Holden-Rhodes is teaching one of the nation’s few university courses in intelligence, and, to pass, students must demonstrate an understanding of how events half a world away impact on the United States.
“What is the strategic significance of Madrid?” Holden-Rhodes asks.
“Do terrorists play with election politics?” he asked the class.
The university first offered a minor in intelligence studies last fall to prepare students for jobs with intelligence and law enforcement agencies. About 20 students are seeking the minor this spring.
In June, the school will begin offering a master’s degree in history with a concentration in intelligence studies.

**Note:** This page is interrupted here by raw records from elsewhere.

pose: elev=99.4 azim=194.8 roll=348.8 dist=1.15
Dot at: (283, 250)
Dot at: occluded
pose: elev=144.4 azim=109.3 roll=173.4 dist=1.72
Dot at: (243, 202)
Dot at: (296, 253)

Recent classroom discussion has touched on the war in Iraq, the U.S. presidential race, the Sept. 11, 2001, terrorist attacks on the World Trade Center and the Pentagon and other terrorist activity worldwide.
“I would expect the next few attacks to be against coalition members,” said Gary Root, 48, an Albuquerque engineer working for a certificate in computer security. “The bigger picture is, they’re trying to isolate the United States.”

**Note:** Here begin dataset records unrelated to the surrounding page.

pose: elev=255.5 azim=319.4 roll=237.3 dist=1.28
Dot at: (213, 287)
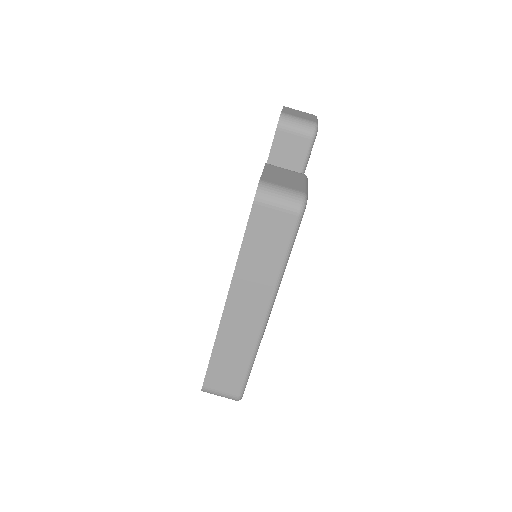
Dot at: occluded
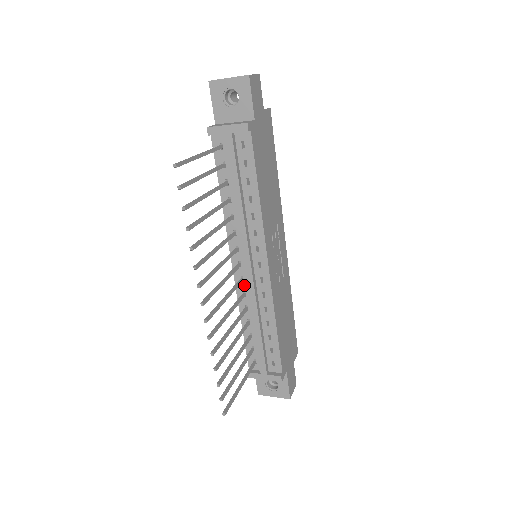
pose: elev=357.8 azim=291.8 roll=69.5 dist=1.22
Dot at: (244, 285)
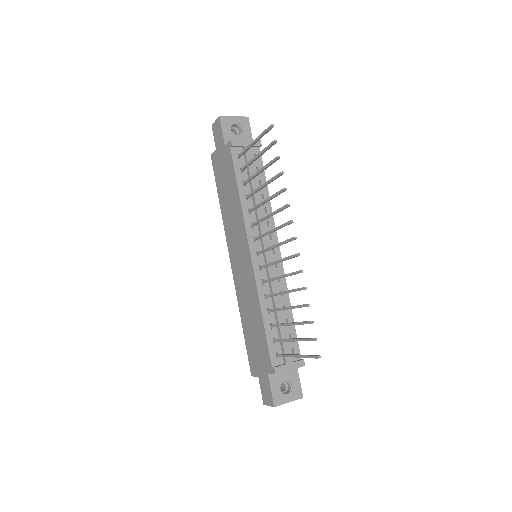
Dot at: (262, 273)
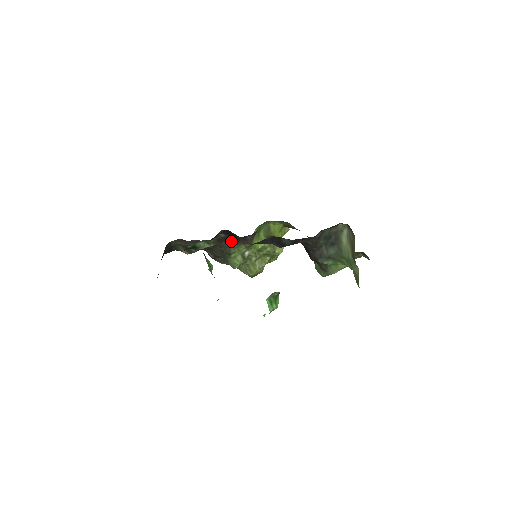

University Provost William Flores said intelligence studies is a natural adjunct at NMSU because of the university’s long association with White Sands Missile Range and “a long history working with the intelligence community.”
“They know our reverence for security,” Flores said recently.

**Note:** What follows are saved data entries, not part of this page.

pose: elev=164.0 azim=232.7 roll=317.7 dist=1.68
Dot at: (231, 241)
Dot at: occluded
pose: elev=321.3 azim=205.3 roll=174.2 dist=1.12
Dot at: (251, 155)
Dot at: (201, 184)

The university received $21.8 million in funding from the Defense Department this year.
Mercyhurst College, a private college in Erie, Pa., also offers a degree program in intelligence studies, Holden-Rhodes said.
About 25 students staff two on-campus intelligence labs funded by the Department of Defense. The Open Source Intelligence (OSINT) lab scans Internet sources, and the Signal Intelligence (SIGINT) lab monitors broadcast signals ranging from radar to cell phone traffic.
Holden-Rhodes, a retired military intelligence officer, oversees the OSINT lab, which received a three-year, $3 million contract from the Army in April 2003.
Under the lab’s contract, five students monitor Internet traffic in nine nations in the Middle East and South America. They daily scan Web sites of dozens of newspapers and magazines and track radical chat rooms and Web sites.
Students, who often wear khaki trousers and black T-shirts with a patch that says “Intelligence Studies Program/New Mexico State University,” are required to develop competence in a foreign language.
“I’ve been interested in current events since I was in high school,” said lab employee Maurice De Segovia, 23.
De Segovia, fluent in Spanish, specializes in the so-called tri-border area of South America, a region that includes portions of Paraguay, Bolivia and Argentina.
Islamic extremist groups operate in that region, he said.